> _Work to complete_: Go over the entries and report the lines where the word "Figure" occurs.

> _The input_:
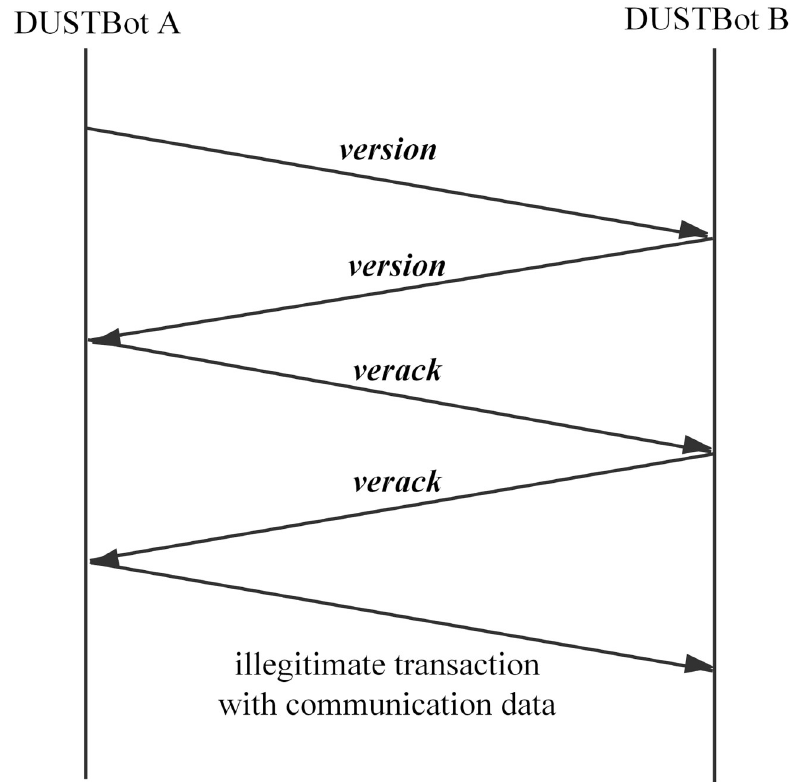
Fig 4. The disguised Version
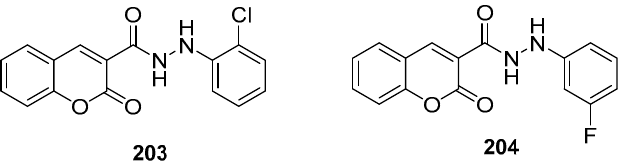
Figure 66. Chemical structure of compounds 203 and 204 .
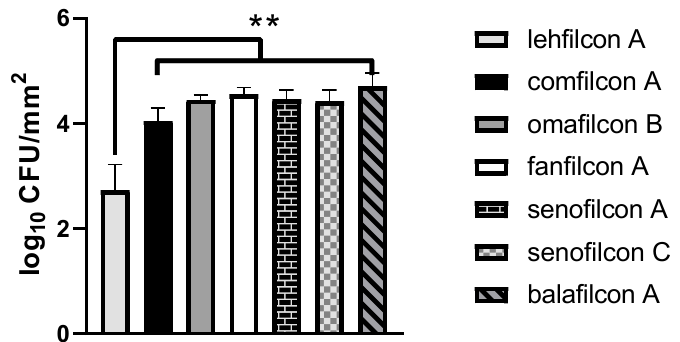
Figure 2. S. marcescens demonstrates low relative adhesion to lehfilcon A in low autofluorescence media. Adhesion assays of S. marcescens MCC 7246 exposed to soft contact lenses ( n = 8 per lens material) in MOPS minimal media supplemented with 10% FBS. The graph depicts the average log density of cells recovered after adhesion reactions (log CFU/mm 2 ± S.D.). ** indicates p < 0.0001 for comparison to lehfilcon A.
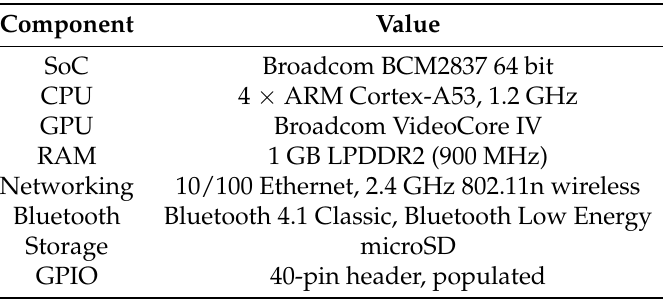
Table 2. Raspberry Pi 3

==

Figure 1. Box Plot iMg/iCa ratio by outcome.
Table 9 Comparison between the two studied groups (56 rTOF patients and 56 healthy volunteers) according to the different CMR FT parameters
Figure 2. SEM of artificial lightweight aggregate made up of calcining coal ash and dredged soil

---

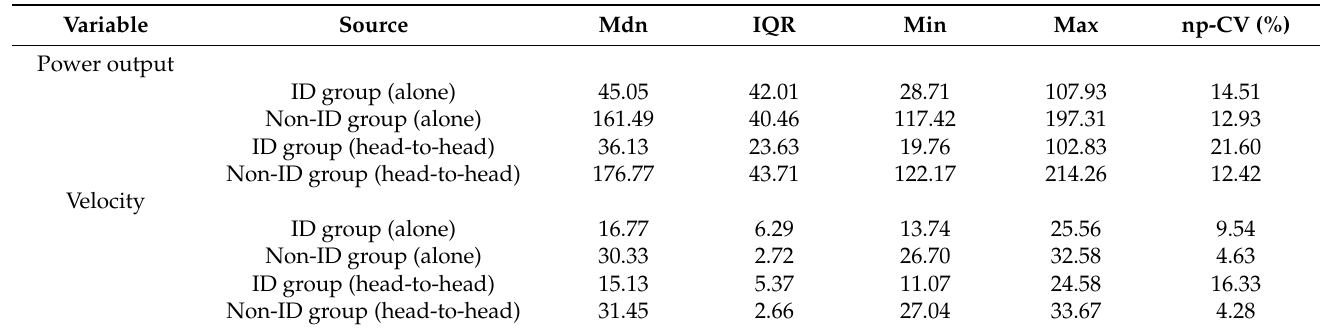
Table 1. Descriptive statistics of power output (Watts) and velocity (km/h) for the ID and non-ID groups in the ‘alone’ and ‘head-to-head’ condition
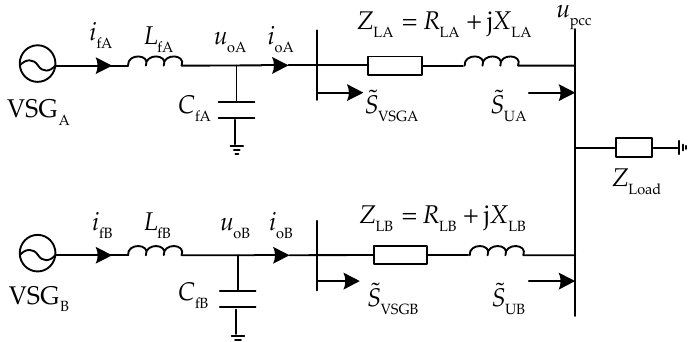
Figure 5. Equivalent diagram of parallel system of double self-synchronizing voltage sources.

> _Task result_:
Figure 66. Chemical structure of compounds 203 and 204 .
Figure 2. S. marcescens demonstrates low relative adhesion to lehfilcon A in low autofluorescence media. Adhesion assays of S. marcescens MCC 7246 exposed to soft contact lenses ( n = 8 per lens material) in MOPS minimal media supplemented with 10% FBS. The graph depicts the average log density of cells recovered after adhesion reactions (log CFU/mm 2 ± S.D.). ** indicates p < 0.0001 for comparison to lehfilcon A.
Figure 1. Box Plot iMg/iCa ratio by outcome.
Figure 2. SEM of artificial lightweight aggregate made up of calcining coal ash and dredged soil
Figure 5. Equivalent diagram of parallel system of double self-synchronizing voltage sources.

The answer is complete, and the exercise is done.